Case Law Details

Case Name : Subex Limited Vs. ITO (Karnataka High Court)
Appeal Number : ITA No. 46/2009 and ITA No. 47/2009
Date of Judgement/Order : 28.10.2014
Related Assessment Year : 2004-05
Courts : All High Courts (4901) Karnataka High Court (239)

Subex Limited Vs. ITO (Karnataka High Court)

Facts of the case:

  • Subex Limited (taxpayer), a public limited company, is engaged in the business of development and export of software. The taxpayer is a 100% Export Oriented Unit (EOU) approved by the Software Technology Park of India (STP).
  • The taxpayer had entered into a non-cancelable lease agreement for its branch office in Canada which was used for development of software.
  • A portion of the said premises being vacant was sub-let by the taxpayer on a temporary basis. The taxpayer received rental income from the sub-letting of part of the office premises and such rental income was lower than the rent paid.
  • The taxpayer claimed that it did not carry on any activity other than development of software in Canada, and hence the sub-lease of office premises is inextricably connected with its business operations. Therefore the rental income should form part of the profits of the undertaking eligible for deduction under section 10A of the Income-tax Act, 1961 (“Act”).

Issue

  • Whether the rental income from temporary sub-lease of office premises can be regarded as “part of the profits of the business” for the purpose of deduction under Section 10A.

Ruling:

  • If the taxpayer is entitled to deduction only for the profit derived under Section 10A(1) of the Act i.e. profits derived by an undertaking from the export of articles or things or computer software, then the sub-section (4) to Section 10A which deals with profits of the business of the undertaking would be redundant.
  • The sub-section (4) to Section 10A, which came into effect on 1 April 2002 by the Finance Act, 2001, recognizes that the profits of the business of the undertaking would be not only the profits and gains from the exports of articles or things or computer software, in addition to that, the undertaking may have some other profits also, which is derived from business of the undertaking.
  • The premise was taken on lease for the business of the taxpayer.
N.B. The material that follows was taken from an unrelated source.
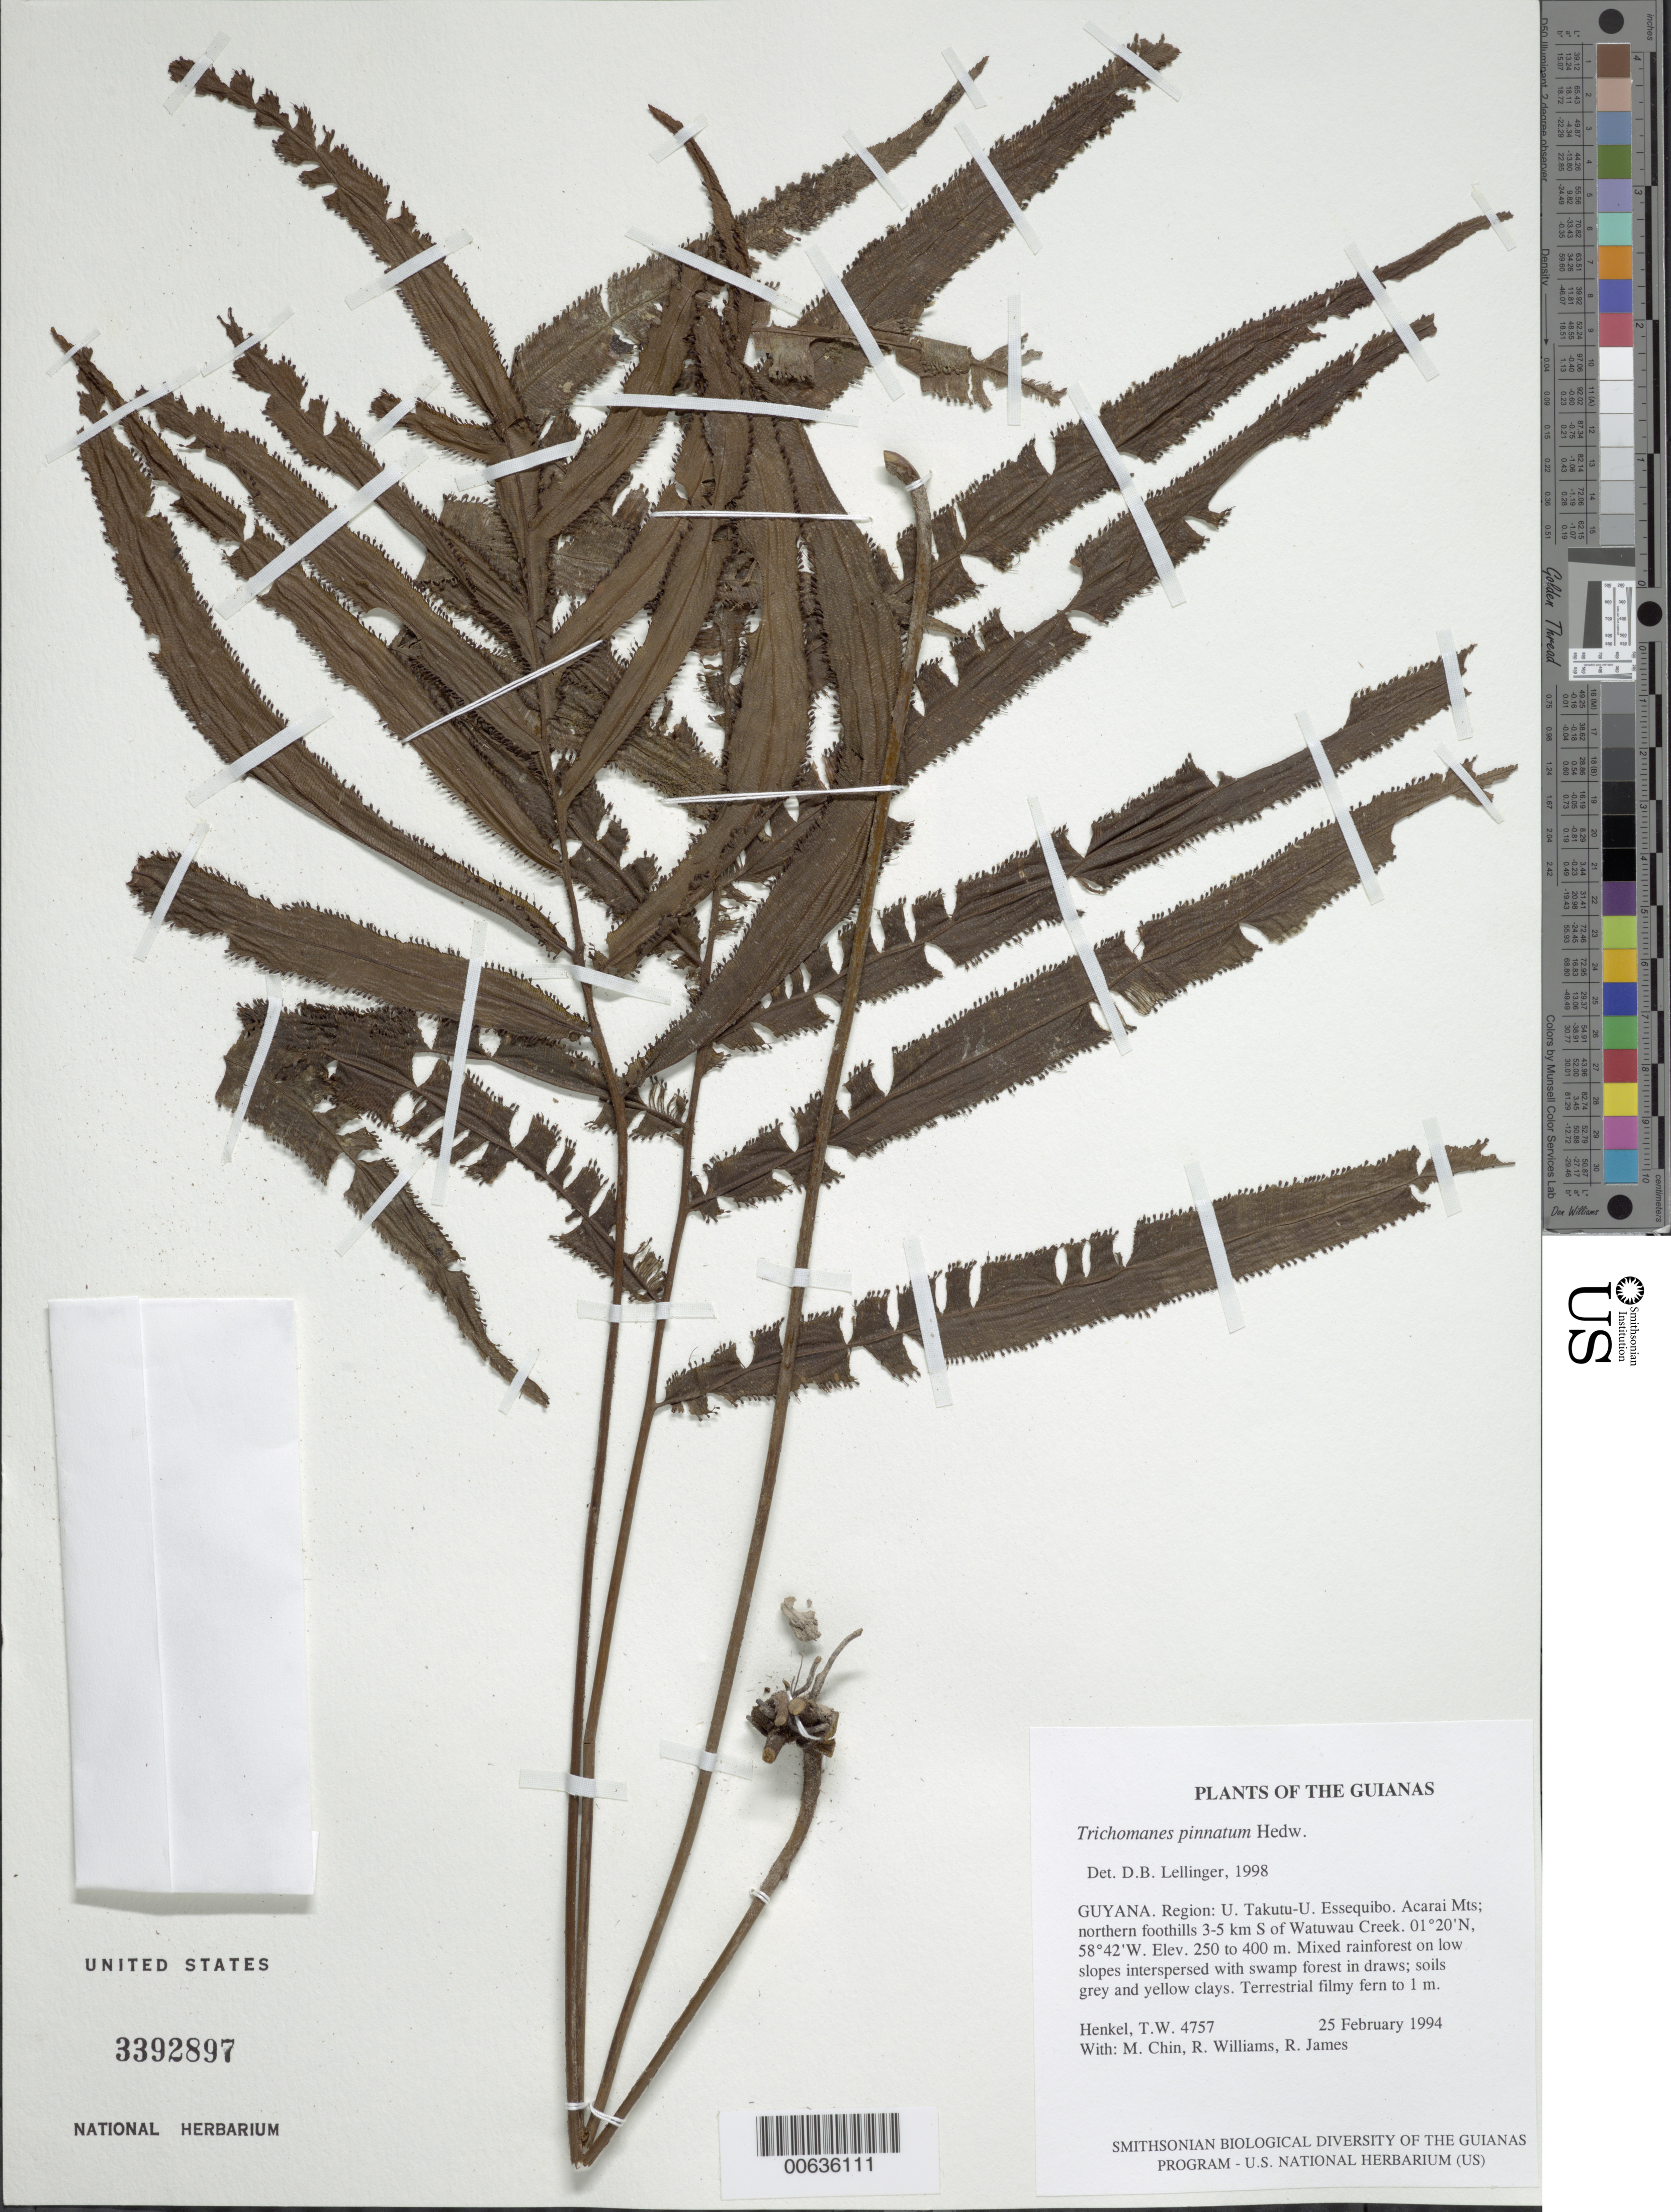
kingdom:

However, the portion of the premises which was not used for business purpose was rented out instead of keeping it vacant and suffering loss. Therefore, the rental income derived by the taxpayer from the sub-lease of office premises constitutes “income from business”.
  • By virtue of Section 10A(4), the rental income, even though is not derived from export of articles or things or computer software, is deemed to be the profits of the business of the undertaking for the purpose of extending the benefit of exemption under Section 10A.
  • The High Court on the given facts held that rental income from sub-lease of office premises qualifies for determining benefits under section 10A.

 Conclusion

This ruling holds that for the purpose of section 10A, in addition to the profits from export of articles or things or computer software, the profits of the business of the undertaking will deem to include all other incidental incomes derived from the business of the undertaking.